16. Having said that this is a case in which technically no fault could be found with the assessing officer, we feel that there was an element of impropriety in his action in issuing the garnishee order under section 226(3) on 17.2.2014, the very day on which he rejected the stay application filed by the petitioner under section 220(3). It is expected of him, having rejected the stay application, to wait for a reasonable period before he takes coercive steps to recover the amounts since the petitioner, faced with an order rejecting the stay application, may need some time to make arrangements to pay the entire tax demand or come up with proposals for paying the same in instalments. That opportunity was not afforded by the assessing officer in the present cases. The assessing officer is a prospector of the revenue and he is no doubt expected to protect the interests of the revenue zealously, but such zeal has to be tempered with the rules of fair play and an anxiety to ensure that a opportunity is not lost to the assessee to make alternative arrangements for clearing the tax dues, once the stay applications filed under section 220(3) are rejected.
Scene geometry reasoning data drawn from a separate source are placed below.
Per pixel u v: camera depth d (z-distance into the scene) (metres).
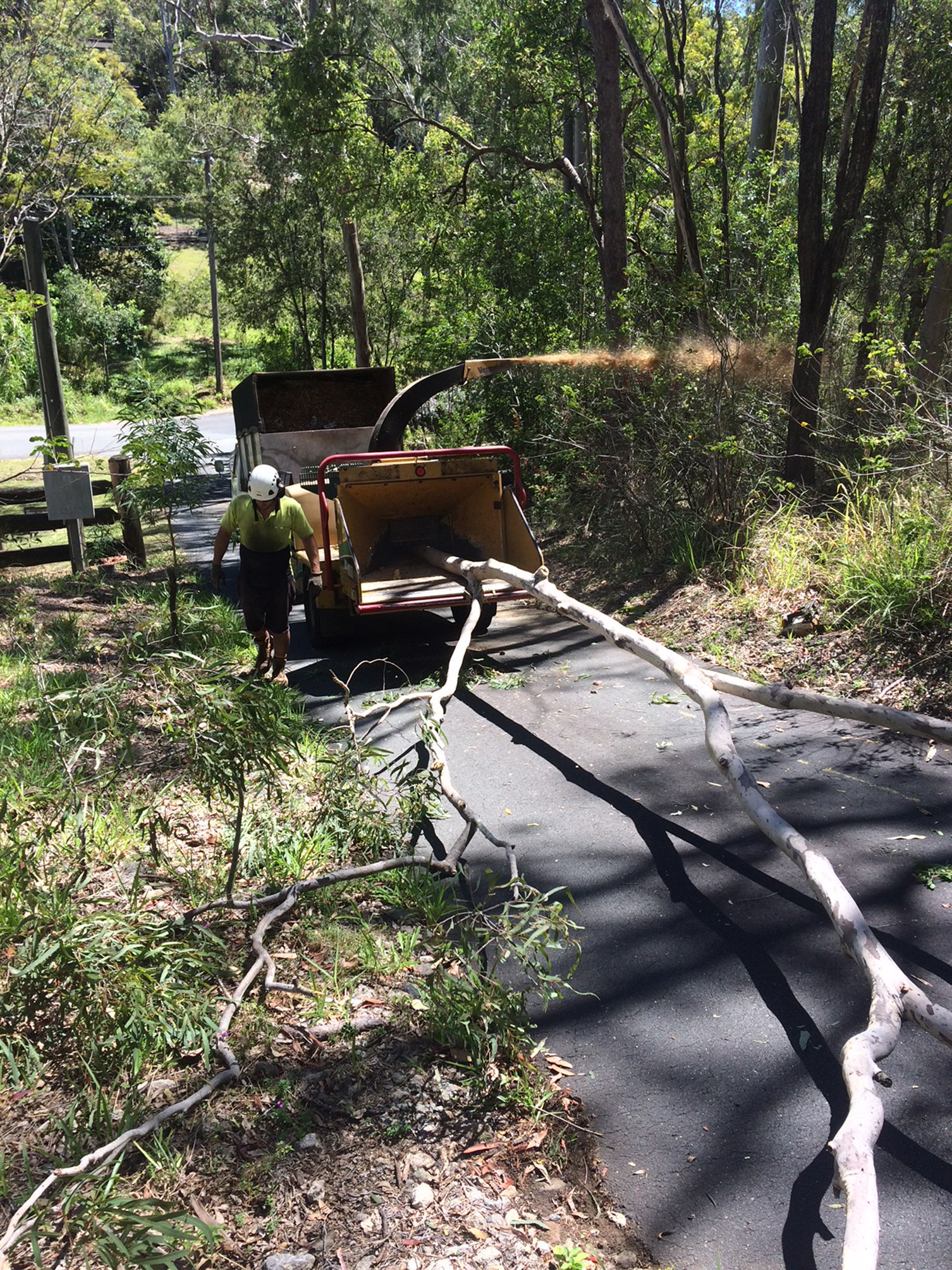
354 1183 2.84
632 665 7.71
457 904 4.31
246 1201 2.78
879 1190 2.77
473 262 16.94
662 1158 2.92
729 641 7.72
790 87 18.34
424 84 24.28
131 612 9.46
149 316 58.31
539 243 15.83
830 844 4.66
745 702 6.75
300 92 18.56
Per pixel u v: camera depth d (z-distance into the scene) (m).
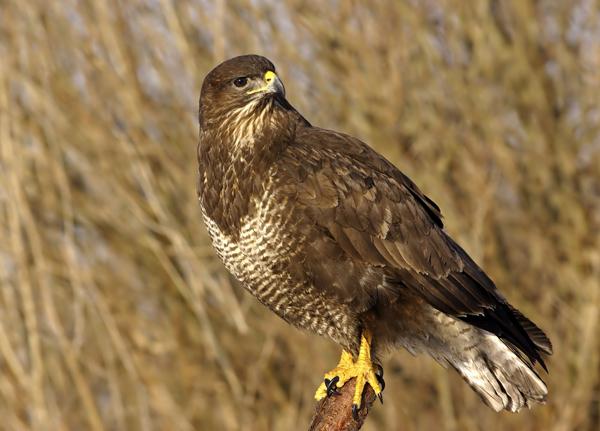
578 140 16.27
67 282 15.95
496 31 16.00
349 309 9.27
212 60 15.17
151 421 16.03
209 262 15.66
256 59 9.39
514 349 9.51
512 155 16.05
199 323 16.30
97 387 16.02
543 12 16.20
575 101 16.25
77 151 15.71
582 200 16.25
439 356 9.59
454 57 15.73
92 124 15.57
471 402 15.73
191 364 16.34
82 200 16.11
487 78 15.91
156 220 15.95
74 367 14.74
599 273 15.81
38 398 14.17
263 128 9.18
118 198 16.11
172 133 15.67
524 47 16.06
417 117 15.64
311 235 9.11
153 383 15.95
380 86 15.53
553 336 15.89
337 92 15.47
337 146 9.37
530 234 16.16
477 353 9.52
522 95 16.09
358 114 15.48
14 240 14.27
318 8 15.40
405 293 9.34
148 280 16.66
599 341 15.65
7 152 14.39
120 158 15.76
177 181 15.77
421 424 15.73
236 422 16.03
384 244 9.21
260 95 9.20
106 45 15.30
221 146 9.27
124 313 16.22
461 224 15.55
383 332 9.34
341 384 9.16
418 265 9.28
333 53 15.45
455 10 15.77
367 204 9.18
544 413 15.62
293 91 15.20
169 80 15.40
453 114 15.78
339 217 9.11
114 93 15.41
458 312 9.36
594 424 15.87
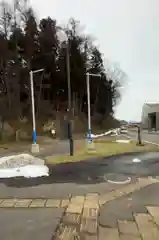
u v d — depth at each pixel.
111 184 8.39
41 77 40.16
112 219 5.39
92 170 10.38
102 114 60.25
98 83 55.47
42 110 39.22
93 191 7.58
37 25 42.25
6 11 38.12
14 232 4.79
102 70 58.59
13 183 8.43
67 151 16.80
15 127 32.34
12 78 37.09
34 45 40.69
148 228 4.93
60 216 5.57
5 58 36.62
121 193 7.36
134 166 11.20
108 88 62.59
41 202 6.54
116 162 12.01
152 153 14.77
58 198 6.90
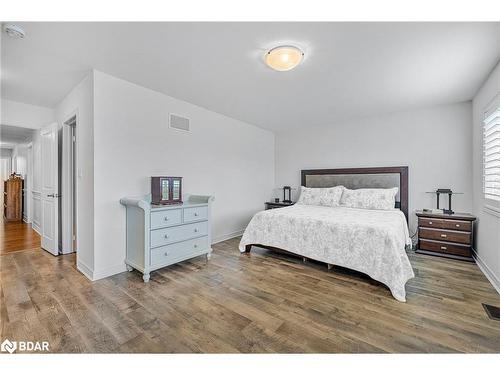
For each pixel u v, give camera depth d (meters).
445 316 1.81
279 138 5.46
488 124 2.65
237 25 1.75
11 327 1.66
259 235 3.31
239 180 4.52
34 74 2.54
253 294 2.18
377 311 1.89
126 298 2.08
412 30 1.79
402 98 3.31
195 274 2.64
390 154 4.07
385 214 3.25
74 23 1.70
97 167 2.47
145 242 2.45
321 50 2.07
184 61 2.27
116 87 2.62
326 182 4.70
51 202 3.25
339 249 2.62
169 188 2.92
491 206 2.50
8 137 5.33
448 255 3.17
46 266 2.83
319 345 1.50
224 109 3.81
Taking away the amount of Rs.43.87 crores from the bank account of the petitioner may perhaps not be legally faulted, but taking into account the haste with which the assessing officer acted in the present case it seems to us that there was an element of arbitrariness in the action of the assessing officer. In our opinion, since the stay applications filed by the petitioners are pending before the Tribunal, the more appropriate course would be to issue the following directions :
(a) the assessing officer shall reverse the amount of Rs.43.87 crores recovered from the bank account in Citi Bank and credit the same in the account of the petitioner;
(b) the petitioner however will not be entitled to draw from the said bank account any amount that may reduce the balance in the account to an amount below Rs.43.87 crores – in other words the petitioner shall maintain a balance of Rs.43.87 crores in the said account;
(c) the Income Tax Appellate Tribunal, Delhi Bench before which the appeals and stay applications are pending is directed to hear the stay applications on 28.2.2014 (Friday) and pass such orders thereon as it may think fit after hearing both the sides;
(d) the parties shall abide by the orders passed by the Tribunal; and
(e) respondents shall not take any coercive steps to recover the tax till the Tribunal disposes of the stay applications;
(f) the appeals filed by the assessee before the Tribunal shall be disposed of as expeditiously as possible.
The writ petitions are disposed of in the above terms with no order as to costs.